• _Activity_:
Go through the listing below and output exactly the line with "framed print: present [73,73,166,187]", the line with "framed print: present [53,143,132,224]", and each line between; omit the rest.

• _Input data_:
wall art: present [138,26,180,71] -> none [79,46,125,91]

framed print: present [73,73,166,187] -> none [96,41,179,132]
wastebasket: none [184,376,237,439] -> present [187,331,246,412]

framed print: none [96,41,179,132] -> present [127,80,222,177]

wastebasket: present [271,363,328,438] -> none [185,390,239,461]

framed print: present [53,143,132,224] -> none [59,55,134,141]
==
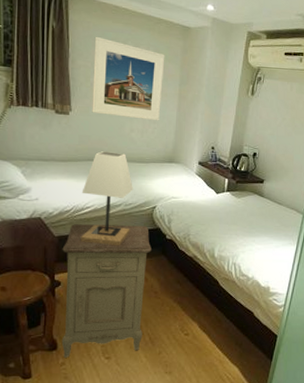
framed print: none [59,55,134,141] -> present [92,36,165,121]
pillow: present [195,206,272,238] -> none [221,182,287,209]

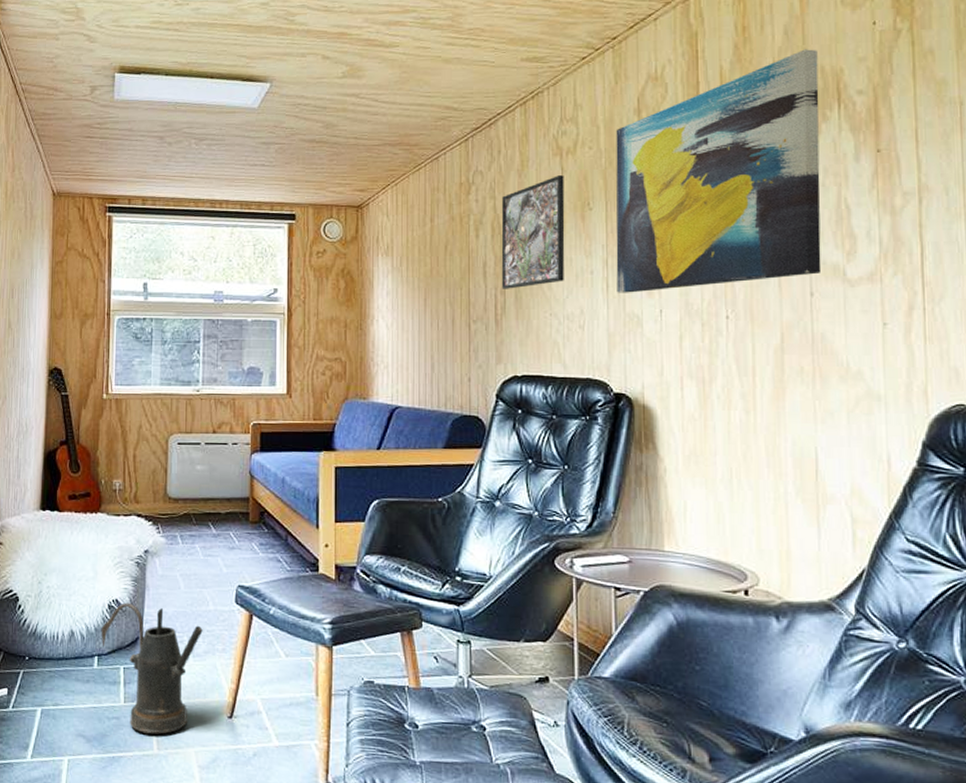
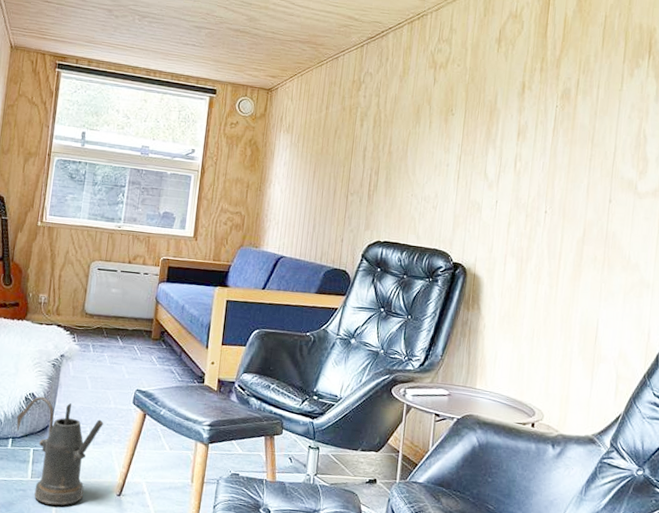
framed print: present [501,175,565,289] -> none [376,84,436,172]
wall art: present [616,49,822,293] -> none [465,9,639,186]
* * *
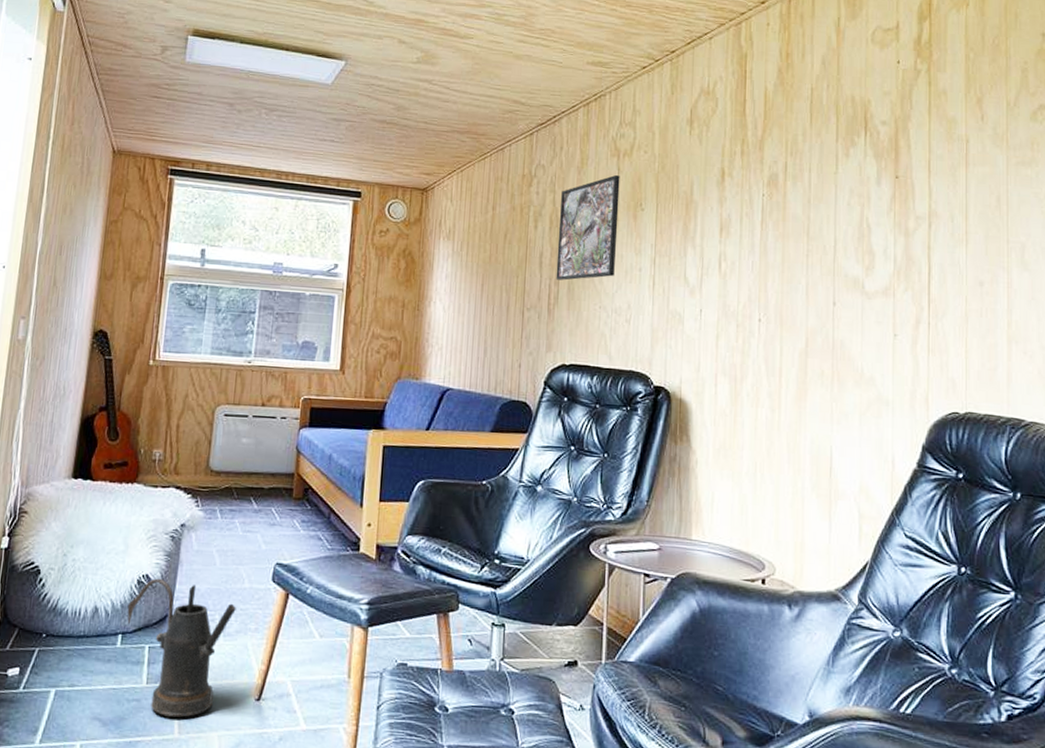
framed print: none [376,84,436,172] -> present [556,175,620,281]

• _Expected answer_:
framed print: present [73,73,166,187] -> none [96,41,179,132]
wastebasket: none [184,376,237,439] -> present [187,331,246,412]

framed print: none [96,41,179,132] -> present [127,80,222,177]

wastebasket: present [271,363,328,438] -> none [185,390,239,461]

framed print: present [53,143,132,224] -> none [59,55,134,141]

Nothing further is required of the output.